- DATA PROVIDED
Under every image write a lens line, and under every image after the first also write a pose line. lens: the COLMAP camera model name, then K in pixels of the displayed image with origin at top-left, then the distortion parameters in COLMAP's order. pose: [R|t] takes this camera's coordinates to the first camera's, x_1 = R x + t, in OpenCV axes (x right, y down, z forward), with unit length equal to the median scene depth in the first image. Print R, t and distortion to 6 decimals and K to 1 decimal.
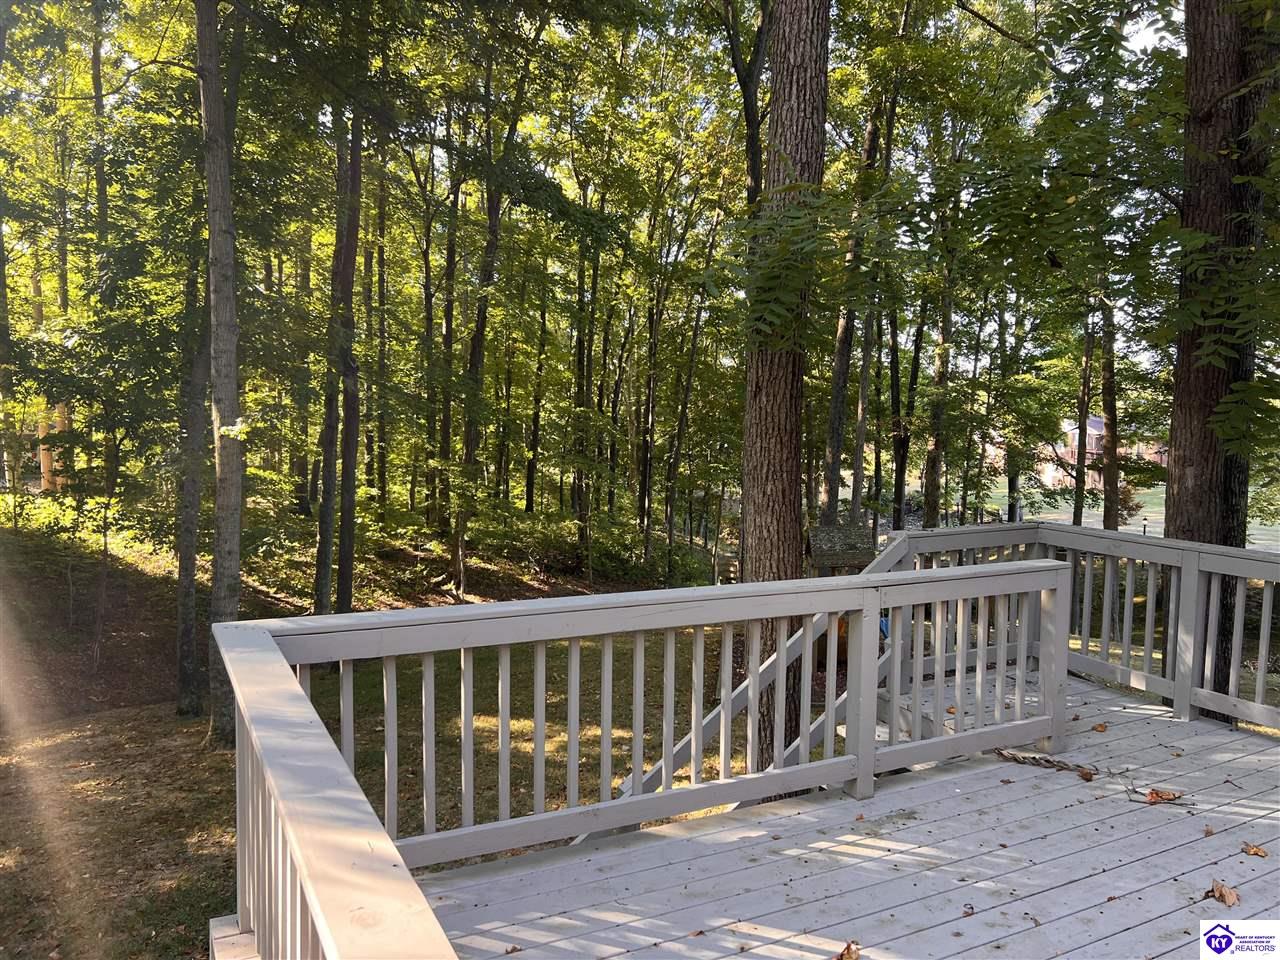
lens RADIAL K [[958.5, 0, 638.7], [0, 958.5, 478.3], [0, 0, 1]] dist [0.043475, -0.010402]
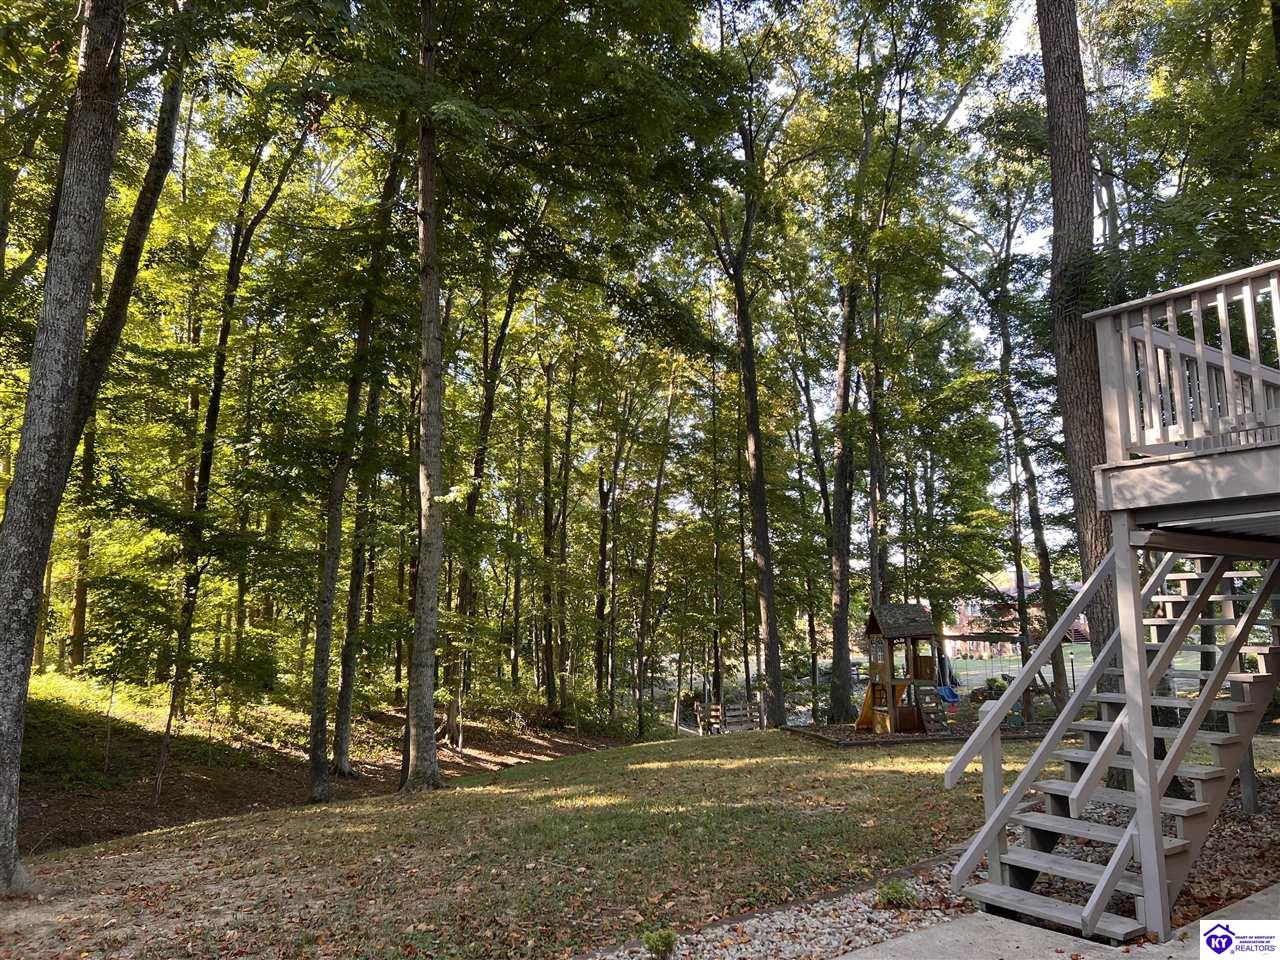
lens RADIAL K [[958.5, 0, 641.4], [0, 958.5, 479.8], [0, 0, 1]] dist [0.043475, -0.010402]
pose [[0.990168, -0.013252, 0.139252, -0.135364], [0.043023, 0.976098, -0.213029, 0.072500], [-0.133101, 0.216926, 0.967072, -0.058276]]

- EXERCISE INSTRUCTIONS
Reproduce the data above with every occurrence of "image" replaced by "frame" and everything else left unchanged. Omit the pictures from the output.

- ANSWER BELOW
Under every frame write a lens line, and under every frame after the first also write a pose line. lens: the COLMAP camera model name, then K in pixels of the displayed frame with origin at top-left, then the distortion parameters in COLMAP's order. pose: [R|t] takes this camera's coordinates to the first camera's, x_1 = R x + t, in OpenCV axes (x right, y down, z forward), with unit length equal to the median scene depth in the first frame. Print R, t and distortion to 6 decimals and K to 1 decimal.
lens RADIAL K [[958.5, 0, 638.7], [0, 958.5, 478.3], [0, 0, 1]] dist [0.043475, -0.010402]
lens RADIAL K [[958.5, 0, 641.4], [0, 958.5, 479.8], [0, 0, 1]] dist [0.043475, -0.010402]
pose [[0.990168, -0.013252, 0.139252, -0.135364], [0.043023, 0.976098, -0.213029, 0.072500], [-0.133101, 0.216926, 0.967072, -0.058276]]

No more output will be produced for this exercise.